De acordo com a promotoria, “não existe, como determina a lei, um cadastramento de todos os integrantes das torcidas organizadas inclusive com fotografias. A falta de controle é que impera”.

Segundo o MP, a ação decorre de um inquérito civil instaurado para apurar a omissão na manutenção e promoção da segurança pública tanto por parte da Polícia Militar como da FPF, destacando que, pela legislação, cabe ao 2º Batalhão de Polícia de Choque realizar as missões de ações de policiamento na área interna dos estádios e arredores. “Também, o Estatuto do Torcedor determina que a entidade organizadora do evento, juntamente com a Polícia Militar, deve elaborar e implementar plano de ação referente à segurança”, disse o promotor.

No ano passado, na tentativa de encontrar soluções para o cenário de violência nos estádios, o MP expediu uma recomendação administrativa indicando à Polícia Militar e à FPF a adoção de medidas como a implementação do monitoramento por imagem nas catracas e de um plano de ação, mas recomendação não foi cumprida, segundo o MP.

O advogado Luiz Flávio Borges D’Urso, que defende o presidente da federação Reinaldo Rocha Carneiro Bastos, considerou a ação absurda. “A FPF, sempre visando à segurança dos torcedores, demonstrou, naquele IC [inquérito civil], todas as providências que estavam sendo permanentemente tomadas, através de um trabalho conjunto com a Polícia Militar de SP, com a Polícia Civil de SP, com o próprio Ministério Público e, também, com a Magistratura.
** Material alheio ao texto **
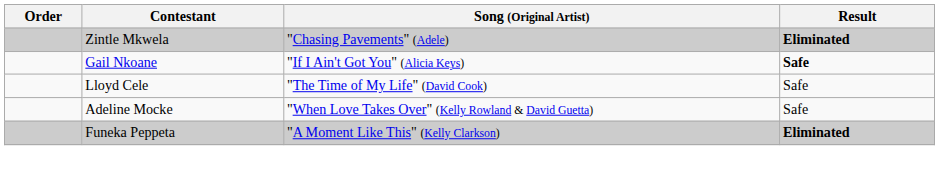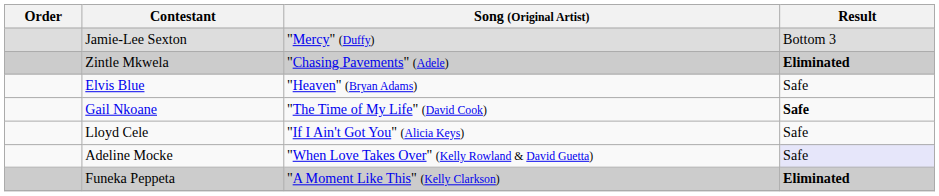+ row: Jamie-Lee Sexton | "Mercy" (Duffy) | Bottom 3
+ row: Elvis Blue | "Heaven" (Bryan Adams) | Safe
Gail Nkoane | Song (Original Artist): "If I Ain't Got You" (Alicia Keys) -> "The Time of My Life" (David Cook)
Lloyd Cele | Song (Original Artist): "The Time of My Life" (David Cook) -> "If I Ain't Got You" (Alicia Keys)
Adeline Mocke | Result: no background -> lavender background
Além disso, foi informado no IC, o resultado das reuniões sobre a viabilidade e efetividade da implantação da biometria nos estádios”, disse, em nota, o advogado sobre as recomendações feitas pelo MP.

Em relação aos pedidos de afastamento de Bastos, o advogado disse que é indevido “pela falta de fundamentação fática, pois as recomendações do MP continuam sendo objeto de muito trabalho pela FPF e demais órgãos, no bojo do referido IC que ainda está em curso, agora junto à Promotoria do Consumidor, tudo isso visando o aperfeiçoamento da segurança dos torcedores nos estádios de
futebol”.

A Secretaria da Segurança Pública de São Paulo disse, em nota, que ainda não foi notificada pelo Judiciário e que, assim que isso ocorrer, a Procuradoria Geral do Estado (PGE) analisará o teor da mesma e fará a defesa do estado.